4. Having A High BMI Can Impact Breast Milk Production

Another primary risk factor for delayed milk supply is having a body mass index (BMI) in the overweight or obese range, according to Segrave-Daly. While BMI’s validity for gauging healthy weight has been questioned, she still suggests keeping it in mind as a guideline.

5. Major Stress During Your First Trimester Can Delay Your Milk Production

While physical stress during labor and delivery has a direct impact on milk production, so can mental stress months in advance. When major life changes or losses occur, they can take a toll on the body, and this includes milk production in pregnant women.

Segrave-Daly says in a study of 3,316 women, "Stressful life events, such as job loss, divorce, or the death of a family member in the first trimester of pregnancy were correlated with delayed onset of lactogenesis."

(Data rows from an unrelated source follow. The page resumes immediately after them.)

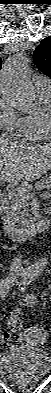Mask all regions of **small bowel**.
Listing matches in <instances>:
<instances>
[{
    "instance_id": "obj_1",
    "label": "small bowel",
    "mask_w": 51,
    "mask_h": 393,
    "mask_svg": "<svg viewBox=\"0 0 51 393\" xmlns=\"http://www.w3.org/2000/svg\"><path fill=\"white\" fill-rule=\"evenodd\" d=\"M39 303V298L36 295H28L18 300V307L11 310V315H19L21 313V307H35ZM31 330V329H30ZM4 338H9V333L3 334Z\"/></svg>"
}]
</instances>
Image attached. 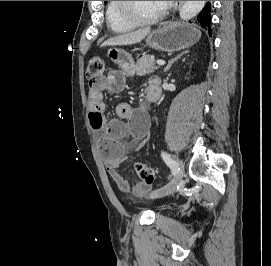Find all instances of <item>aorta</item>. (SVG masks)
<instances>
[{"instance_id": "obj_1", "label": "aorta", "mask_w": 271, "mask_h": 266, "mask_svg": "<svg viewBox=\"0 0 271 266\" xmlns=\"http://www.w3.org/2000/svg\"><path fill=\"white\" fill-rule=\"evenodd\" d=\"M206 1H185L179 11L182 20L194 18L204 7Z\"/></svg>"}]
</instances>
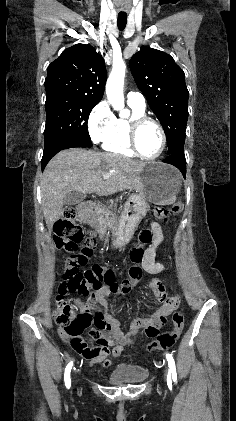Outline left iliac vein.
<instances>
[{"instance_id":"4c4485c4","label":"left iliac vein","mask_w":236,"mask_h":421,"mask_svg":"<svg viewBox=\"0 0 236 421\" xmlns=\"http://www.w3.org/2000/svg\"><path fill=\"white\" fill-rule=\"evenodd\" d=\"M167 373H168V367H166L165 369V377H167Z\"/></svg>"}]
</instances>
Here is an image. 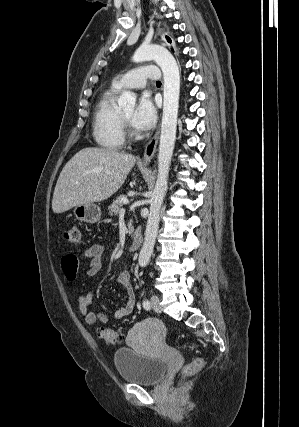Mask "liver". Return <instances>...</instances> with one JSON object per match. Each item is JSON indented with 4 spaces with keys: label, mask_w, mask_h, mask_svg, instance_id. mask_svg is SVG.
<instances>
[{
    "label": "liver",
    "mask_w": 299,
    "mask_h": 427,
    "mask_svg": "<svg viewBox=\"0 0 299 427\" xmlns=\"http://www.w3.org/2000/svg\"><path fill=\"white\" fill-rule=\"evenodd\" d=\"M135 162L133 155L117 150L83 148L60 173L53 194V212L59 214L108 199L122 186Z\"/></svg>",
    "instance_id": "obj_1"
}]
</instances>
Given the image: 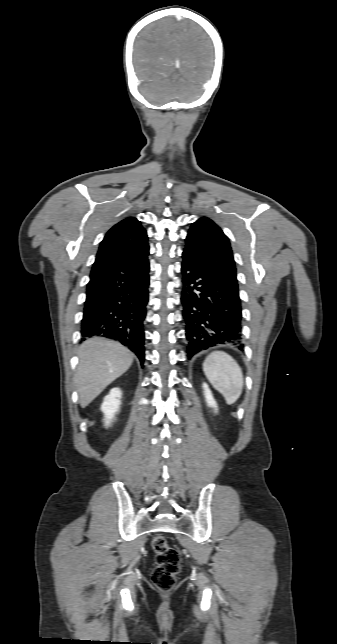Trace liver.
Here are the masks:
<instances>
[{"label": "liver", "mask_w": 337, "mask_h": 644, "mask_svg": "<svg viewBox=\"0 0 337 644\" xmlns=\"http://www.w3.org/2000/svg\"><path fill=\"white\" fill-rule=\"evenodd\" d=\"M75 385L82 408L88 406L110 383L132 365L133 353L118 342L94 337L78 350Z\"/></svg>", "instance_id": "1"}]
</instances>
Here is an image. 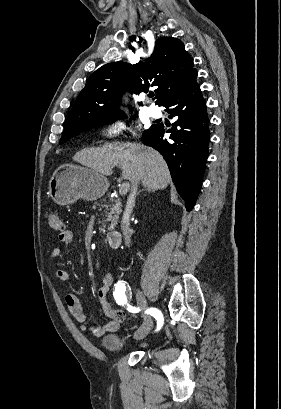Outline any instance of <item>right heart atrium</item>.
<instances>
[{"mask_svg":"<svg viewBox=\"0 0 281 409\" xmlns=\"http://www.w3.org/2000/svg\"><path fill=\"white\" fill-rule=\"evenodd\" d=\"M127 130H131V125L125 117L120 116L105 125L102 128L100 135L103 139H111L119 136L122 132Z\"/></svg>","mask_w":281,"mask_h":409,"instance_id":"obj_1","label":"right heart atrium"}]
</instances>
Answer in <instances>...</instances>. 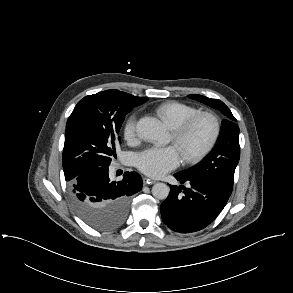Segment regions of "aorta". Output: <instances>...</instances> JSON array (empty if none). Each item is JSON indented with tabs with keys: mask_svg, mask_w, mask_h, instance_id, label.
Masks as SVG:
<instances>
[{
	"mask_svg": "<svg viewBox=\"0 0 293 293\" xmlns=\"http://www.w3.org/2000/svg\"><path fill=\"white\" fill-rule=\"evenodd\" d=\"M138 134L154 144H163L167 140V131L164 125L154 117H143L136 125ZM170 188L165 183H156L152 187V195L160 200L168 197Z\"/></svg>",
	"mask_w": 293,
	"mask_h": 293,
	"instance_id": "1",
	"label": "aorta"
}]
</instances>
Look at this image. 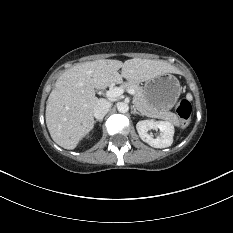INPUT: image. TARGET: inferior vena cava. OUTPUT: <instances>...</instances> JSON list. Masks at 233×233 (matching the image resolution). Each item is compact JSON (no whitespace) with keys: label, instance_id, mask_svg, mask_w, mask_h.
Listing matches in <instances>:
<instances>
[{"label":"inferior vena cava","instance_id":"602c4592","mask_svg":"<svg viewBox=\"0 0 233 233\" xmlns=\"http://www.w3.org/2000/svg\"><path fill=\"white\" fill-rule=\"evenodd\" d=\"M111 108V103L105 99H99L94 106L93 115L97 120H101Z\"/></svg>","mask_w":233,"mask_h":233}]
</instances>
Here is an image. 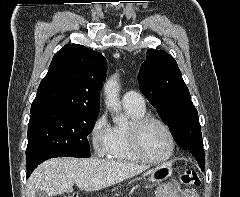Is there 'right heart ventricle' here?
<instances>
[{
  "label": "right heart ventricle",
  "mask_w": 240,
  "mask_h": 197,
  "mask_svg": "<svg viewBox=\"0 0 240 197\" xmlns=\"http://www.w3.org/2000/svg\"><path fill=\"white\" fill-rule=\"evenodd\" d=\"M125 108L132 121L145 116V108L137 109L126 106ZM128 127L129 126L120 125L112 127L111 145L107 156L111 160L138 163L141 160L133 152L130 146L128 138Z\"/></svg>",
  "instance_id": "1"
}]
</instances>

With all these risk factors in mind, what can a mom-to-be really do? Many of these situations are out of women’s control, but there are certain things you can do to make the best of a delayed milk supply.

“We do have some evidence that the more breastfeeding a baby does in the early days, the greater the overall milk production," Hafken says. "If a mother is separated from her baby, she can hand express and pump her milk to encourage her body to make more.”

Both experts agree that moms who have delayed milk supplies can still go on to breastfeed successfully when their milk is ready.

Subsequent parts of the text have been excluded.